Prove a group H is isomorphic to Z.

Printable View

September 22nd 2009, 08:34 PM
JD-Styles

Prove a group H is isomorphic to Z.

Let H be a group containing an element h with the following property: given a group G and an element g in G, there is a unique homomorphism from H to G mapping h to g. Prove that H is isomorphic to Z (the set of integers).

I know (or I think) that $\psi :H \rightarrow Z$ such that $\psi (h)=1$ defines an isomorphism from H to Z. It's a homomorphism and it is surjective since 1 is a generator of Z. But I'm having a tough time proving that it is injective. Any hints or advice? Thanks.
September 23rd 2009, 12:56 AM
Swlabr

Quote:

Originally Posted by JD-Styles

Let H be a group containing an element h with the following property: given a group G and an element g in G, there is a unique homomorphism from H to G mapping h to g. Prove that H is isomorphic to Z (the set of integers).

I know (or I think) that $\psi :H \rightarrow Z$ such that $\psi (h)=1$ defines an isomorphism from H to Z. It's a homomorphism and it is surjective since 1 is a generator of Z. But I'm having a tough time proving that it is injective. Any hints or advice? Thanks.

Instead of trying to find an isomorphism you can show that $\mathbb{Z}$ satisfies this property, and also that because of the conditions imposed on $H$ mean it must in fact be $\mathbb{Z}$ (these conditions can be found by remembering that $H$ must map onto $\mathbb{Z}$ , the only infinite, one-generated group (up to isomorphism)).

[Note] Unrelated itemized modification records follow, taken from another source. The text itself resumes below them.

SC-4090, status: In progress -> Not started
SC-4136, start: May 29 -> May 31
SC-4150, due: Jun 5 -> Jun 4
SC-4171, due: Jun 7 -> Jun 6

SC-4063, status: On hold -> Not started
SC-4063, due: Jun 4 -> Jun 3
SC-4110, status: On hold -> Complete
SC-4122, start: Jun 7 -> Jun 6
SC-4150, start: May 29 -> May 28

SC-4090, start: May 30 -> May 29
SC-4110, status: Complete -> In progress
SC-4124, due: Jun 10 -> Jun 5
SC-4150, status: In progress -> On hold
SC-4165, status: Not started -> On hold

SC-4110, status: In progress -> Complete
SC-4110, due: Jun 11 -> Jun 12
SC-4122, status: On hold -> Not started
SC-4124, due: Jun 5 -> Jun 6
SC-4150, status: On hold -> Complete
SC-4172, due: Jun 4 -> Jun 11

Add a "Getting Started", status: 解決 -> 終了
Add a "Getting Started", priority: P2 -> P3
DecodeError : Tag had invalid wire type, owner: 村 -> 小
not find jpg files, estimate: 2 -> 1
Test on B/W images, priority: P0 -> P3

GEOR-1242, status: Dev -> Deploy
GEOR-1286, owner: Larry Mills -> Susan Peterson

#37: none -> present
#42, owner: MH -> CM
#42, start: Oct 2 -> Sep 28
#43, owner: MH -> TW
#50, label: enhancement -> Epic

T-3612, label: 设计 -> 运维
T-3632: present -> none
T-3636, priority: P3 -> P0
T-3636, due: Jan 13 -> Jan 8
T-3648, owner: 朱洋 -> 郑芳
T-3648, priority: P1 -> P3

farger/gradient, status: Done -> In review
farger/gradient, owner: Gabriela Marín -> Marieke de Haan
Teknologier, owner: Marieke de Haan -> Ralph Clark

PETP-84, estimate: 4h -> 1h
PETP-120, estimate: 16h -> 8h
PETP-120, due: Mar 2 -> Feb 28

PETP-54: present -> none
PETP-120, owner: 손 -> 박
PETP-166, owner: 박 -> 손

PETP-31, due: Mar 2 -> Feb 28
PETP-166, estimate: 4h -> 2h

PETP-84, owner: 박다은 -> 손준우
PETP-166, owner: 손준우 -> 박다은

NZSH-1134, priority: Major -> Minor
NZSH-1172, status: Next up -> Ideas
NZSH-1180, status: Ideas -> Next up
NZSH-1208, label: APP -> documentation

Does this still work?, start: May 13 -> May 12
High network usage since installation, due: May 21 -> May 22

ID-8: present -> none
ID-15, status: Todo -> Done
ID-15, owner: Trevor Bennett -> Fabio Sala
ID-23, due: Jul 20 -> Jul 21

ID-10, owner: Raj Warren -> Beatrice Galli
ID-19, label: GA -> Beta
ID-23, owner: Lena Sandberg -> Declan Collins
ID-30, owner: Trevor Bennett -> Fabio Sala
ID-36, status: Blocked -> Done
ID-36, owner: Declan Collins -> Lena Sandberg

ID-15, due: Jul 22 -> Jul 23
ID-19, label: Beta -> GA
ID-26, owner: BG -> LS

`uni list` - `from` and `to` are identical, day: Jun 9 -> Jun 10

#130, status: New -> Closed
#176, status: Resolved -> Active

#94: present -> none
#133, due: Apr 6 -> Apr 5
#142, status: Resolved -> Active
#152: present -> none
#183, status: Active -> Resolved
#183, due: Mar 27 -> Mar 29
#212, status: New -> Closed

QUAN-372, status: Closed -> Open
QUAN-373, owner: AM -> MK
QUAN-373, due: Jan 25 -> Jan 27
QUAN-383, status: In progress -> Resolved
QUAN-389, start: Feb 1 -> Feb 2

Are you familiar with Free Groups?
September 23rd 2009, 06:09 AM
JD-Styles

I'm not familiar with free groups. But I'll give your suggestion a shot. Thanks.
September 23rd 2009, 12:40 PM
NonCommAlg

as Swlabr mentioned, that's just the universal property of a free group on one generator. but it doesn't mean that the proof is hard! (Shake):

consider the maps $H \overset{\psi} \longrightarrow \mathbb{Z} \overset{\phi} \longrightarrow H,$ where $\psi$ is the homomorphism sending $h$ to $1$ (your map) and $\phi$ is defined by $\phi(n)=h^n,$ for all $n \in \mathbb{Z}.$ note

that $\phi$ is one-to-one. (why?) now consider the maps $\phi \psi : H \longrightarrow H$ and $\text{id}: H \longrightarrow H,$ the identity map. we have $\phi \psi(h)=\phi(1)=h=\text{id}(h).$

thus by the "uniqueness" property: $\phi \psi = \text{id}.$ therefore for any $x \in H$ we have $\phi(\psi(x))=x,$ i.e. $\phi$ is onto and the proof is complete.
September 23rd 2009, 05:48 PM
JD-Styles

Wow. Thanks. It's so simple yet I just kept stumbling on it. Thanks a lot.
September 23rd 2009, 11:08 PM
Swlabr

Quote:

Originally Posted by NonCommAlg

as Swlabr mentioned, that's just the universal property of a free group on one generator. but it doesn't mean that the proof is hard! (Shake):

consider the maps $H \overset{\psi} \longrightarrow \mathbb{Z} \overset{\phi} \longrightarrow H,$ where $\psi$ is the homomorphism sending $h$ to $1$ (your map) and $\phi$ is defined by $\phi(n)=h^n,$ for all $n \in \mathbb{Z}.$ note

that $\phi$ is one-to-one. (why?) now consider the maps $\phi \psi : H \longrightarrow H$ and $\text{id}: H \longrightarrow H,$ the identity map. we have $\phi \psi(h)=\phi(1)=h=\text{id}(h).$

thus by the "uniqueness" property: $\phi \psi = \text{id}.$ therefore for any $x \in H$ we have $\phi(\psi(x))=x,$ i.e. $\phi$ is onto and the proof is complete.

That's a very neat proof. I like it.